For all of the patriotic hoopla and warriors for democracy speeches, fighting terrorism on the ground in a foreign country has proven a bust. The mere fact that you come from a totally foreign land with a totally foreign culture, aspects of which you are trying to impose on them, makes you the invader. The brave soldiers who died in the attempt did so for the right reasons and still deserve to be honored for their sacrifice – but it becomes difficult to understand how nobody in all that vast storehouse of wisdom and knowledge, called government, could not have foretold such an obviously poor result.

So how should terrorists be dealt with? If the model the U.S. has recently developed can be taken as the reigning example, (one learned after many years of sacrificing their young people in battle and financial resources in support), it’s more efficient to put your efforts into determining, through intelligence gathering, who are the brains and the leadership behind the terrorist organization – and to fly an unmanned drone to their location and blow them to bits, (I wonder if Tom Clancy gets royalties from this). If they miss, drones are relatively cheap and another chance will sooner or later arise. In the meantime terrorist leaders are now, themselves, being terrorized by the constant threat of bolts from the sky… and perhaps there is justice in that.

However, this technique may be effective only with large, well-organized, terrorist groups – ones capable of being studied. The fact is we continue to live in a world where many thousands, or even hundreds of thousands, of people are willing to die for a cause – and where ongoing technological developments place more and more destructive power in fewer and fewer hands. Indeed, bombs no bigger than briefcases have been tested which are capable of wiping out the downtown core of virtually any city on Earth and leaving it a moonscape for generations to come. The mere existence of such potential ensures the future of continued anti-terrorist activities.

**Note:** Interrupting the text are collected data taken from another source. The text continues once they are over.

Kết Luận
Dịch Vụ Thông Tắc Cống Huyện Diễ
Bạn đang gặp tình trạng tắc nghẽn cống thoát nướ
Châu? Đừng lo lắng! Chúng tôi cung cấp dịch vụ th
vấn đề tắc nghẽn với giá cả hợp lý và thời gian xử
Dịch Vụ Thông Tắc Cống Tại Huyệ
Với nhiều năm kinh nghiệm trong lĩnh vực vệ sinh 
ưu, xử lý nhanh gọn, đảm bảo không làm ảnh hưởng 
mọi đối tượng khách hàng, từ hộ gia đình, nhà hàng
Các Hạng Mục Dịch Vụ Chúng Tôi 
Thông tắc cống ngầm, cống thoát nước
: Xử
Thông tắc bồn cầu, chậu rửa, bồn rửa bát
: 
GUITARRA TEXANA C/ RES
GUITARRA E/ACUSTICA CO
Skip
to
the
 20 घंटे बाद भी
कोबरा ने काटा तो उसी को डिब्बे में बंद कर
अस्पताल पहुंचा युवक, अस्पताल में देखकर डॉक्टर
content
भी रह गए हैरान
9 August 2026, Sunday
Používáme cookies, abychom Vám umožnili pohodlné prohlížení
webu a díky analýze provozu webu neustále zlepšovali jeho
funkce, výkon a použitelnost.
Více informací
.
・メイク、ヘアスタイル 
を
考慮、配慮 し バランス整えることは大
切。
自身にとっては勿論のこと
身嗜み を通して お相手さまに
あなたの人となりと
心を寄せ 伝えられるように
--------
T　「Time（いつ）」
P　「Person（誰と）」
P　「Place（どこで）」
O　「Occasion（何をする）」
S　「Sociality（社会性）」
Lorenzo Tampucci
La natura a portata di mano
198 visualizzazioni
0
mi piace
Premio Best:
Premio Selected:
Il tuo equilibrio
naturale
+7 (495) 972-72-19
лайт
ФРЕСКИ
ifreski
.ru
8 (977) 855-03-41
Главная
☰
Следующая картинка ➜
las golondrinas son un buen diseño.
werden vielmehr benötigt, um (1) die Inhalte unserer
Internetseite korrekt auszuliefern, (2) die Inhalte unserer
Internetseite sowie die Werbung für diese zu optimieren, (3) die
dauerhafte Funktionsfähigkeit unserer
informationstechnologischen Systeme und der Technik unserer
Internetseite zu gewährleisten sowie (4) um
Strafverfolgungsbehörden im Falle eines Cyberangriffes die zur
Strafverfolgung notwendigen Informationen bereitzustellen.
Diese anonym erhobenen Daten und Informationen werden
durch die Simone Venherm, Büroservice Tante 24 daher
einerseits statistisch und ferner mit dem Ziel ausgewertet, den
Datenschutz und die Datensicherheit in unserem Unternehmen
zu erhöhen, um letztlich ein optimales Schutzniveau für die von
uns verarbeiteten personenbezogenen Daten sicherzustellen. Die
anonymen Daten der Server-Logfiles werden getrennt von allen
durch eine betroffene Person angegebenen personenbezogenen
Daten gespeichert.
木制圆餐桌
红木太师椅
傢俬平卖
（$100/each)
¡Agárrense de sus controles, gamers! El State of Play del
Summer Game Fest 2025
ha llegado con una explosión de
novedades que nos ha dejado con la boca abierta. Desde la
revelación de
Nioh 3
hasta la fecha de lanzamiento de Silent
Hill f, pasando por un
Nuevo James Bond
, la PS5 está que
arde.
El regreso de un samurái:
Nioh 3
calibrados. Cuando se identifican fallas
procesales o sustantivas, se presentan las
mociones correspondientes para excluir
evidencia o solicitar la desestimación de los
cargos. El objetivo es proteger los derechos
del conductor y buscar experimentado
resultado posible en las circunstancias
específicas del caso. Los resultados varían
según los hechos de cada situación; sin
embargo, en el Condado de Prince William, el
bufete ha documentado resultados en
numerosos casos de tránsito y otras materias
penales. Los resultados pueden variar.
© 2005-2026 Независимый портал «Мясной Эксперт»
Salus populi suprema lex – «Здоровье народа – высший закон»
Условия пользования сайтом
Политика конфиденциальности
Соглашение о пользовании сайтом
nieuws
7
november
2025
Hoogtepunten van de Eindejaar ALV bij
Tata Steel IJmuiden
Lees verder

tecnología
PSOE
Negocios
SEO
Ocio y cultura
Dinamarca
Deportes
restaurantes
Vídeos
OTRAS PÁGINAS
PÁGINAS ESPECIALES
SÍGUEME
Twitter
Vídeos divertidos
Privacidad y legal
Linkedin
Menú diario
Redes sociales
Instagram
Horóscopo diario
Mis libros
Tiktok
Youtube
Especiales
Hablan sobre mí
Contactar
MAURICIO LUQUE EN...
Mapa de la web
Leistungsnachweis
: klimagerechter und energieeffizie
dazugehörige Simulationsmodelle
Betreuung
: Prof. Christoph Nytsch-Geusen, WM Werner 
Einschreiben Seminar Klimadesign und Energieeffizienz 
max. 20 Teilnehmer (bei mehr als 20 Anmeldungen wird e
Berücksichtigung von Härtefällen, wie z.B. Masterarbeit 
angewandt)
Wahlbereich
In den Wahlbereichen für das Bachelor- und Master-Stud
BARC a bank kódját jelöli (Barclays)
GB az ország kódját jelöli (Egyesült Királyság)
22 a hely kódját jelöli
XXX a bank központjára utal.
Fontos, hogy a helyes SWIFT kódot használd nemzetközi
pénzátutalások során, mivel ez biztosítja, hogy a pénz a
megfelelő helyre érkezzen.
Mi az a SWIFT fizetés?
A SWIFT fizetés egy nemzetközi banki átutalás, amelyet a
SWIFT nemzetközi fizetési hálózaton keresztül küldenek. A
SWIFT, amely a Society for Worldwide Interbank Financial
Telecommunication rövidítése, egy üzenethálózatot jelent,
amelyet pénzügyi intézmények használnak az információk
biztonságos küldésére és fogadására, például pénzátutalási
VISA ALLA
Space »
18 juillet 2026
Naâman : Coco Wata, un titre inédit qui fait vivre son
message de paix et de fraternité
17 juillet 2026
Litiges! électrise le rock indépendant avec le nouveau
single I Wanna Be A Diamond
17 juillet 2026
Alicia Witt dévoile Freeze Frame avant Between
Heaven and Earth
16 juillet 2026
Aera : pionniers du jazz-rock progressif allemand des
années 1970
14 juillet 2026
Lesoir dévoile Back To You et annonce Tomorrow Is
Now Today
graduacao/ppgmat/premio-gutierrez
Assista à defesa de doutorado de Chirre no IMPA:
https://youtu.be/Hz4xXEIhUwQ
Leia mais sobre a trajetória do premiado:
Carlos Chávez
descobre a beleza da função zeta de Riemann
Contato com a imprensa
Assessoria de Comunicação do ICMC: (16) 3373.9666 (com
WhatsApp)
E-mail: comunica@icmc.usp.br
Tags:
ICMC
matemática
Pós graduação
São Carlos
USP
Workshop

Our governments continually seek to destroy those who promote terrorism and, hopefully, intercept those who perpetrate it, but bitter and angry people will always be with us. It’s a disease for which no cure has yet been found, and whether we call the more extreme proponents terrorists, mass-murderers or, simply, fanatical psychopaths, their goal is to rid the world of “us”. The questions each of us must ask are: How great a threat are they really – and what are we willing to sacrifice to stop them? So far we have been leaving these questions up to our government and they have been working out on the extreme edge, fearful of being blamed if something gets by.

As individuals, now being forced to live within the ever-shrinking boundaries our governments impose, what we have left is the opportunity and, perhaps, the obligation, to live our lives boldly and confidently – setting clear and transparent goals and working to achieve them – because only by displaying the value and joy in living with freedom, and its privileges, can we encourage the rest of the world to copy us. Only by giving those who live in fear a positive vision of life – one ultimately open to them – will we bring about real change. Inherent in this belief, certainly, is the need to maintain or even enhance our freedoms and, unfortunately, this is not the direction we are moving in. I suppose this means the terrorists are winning.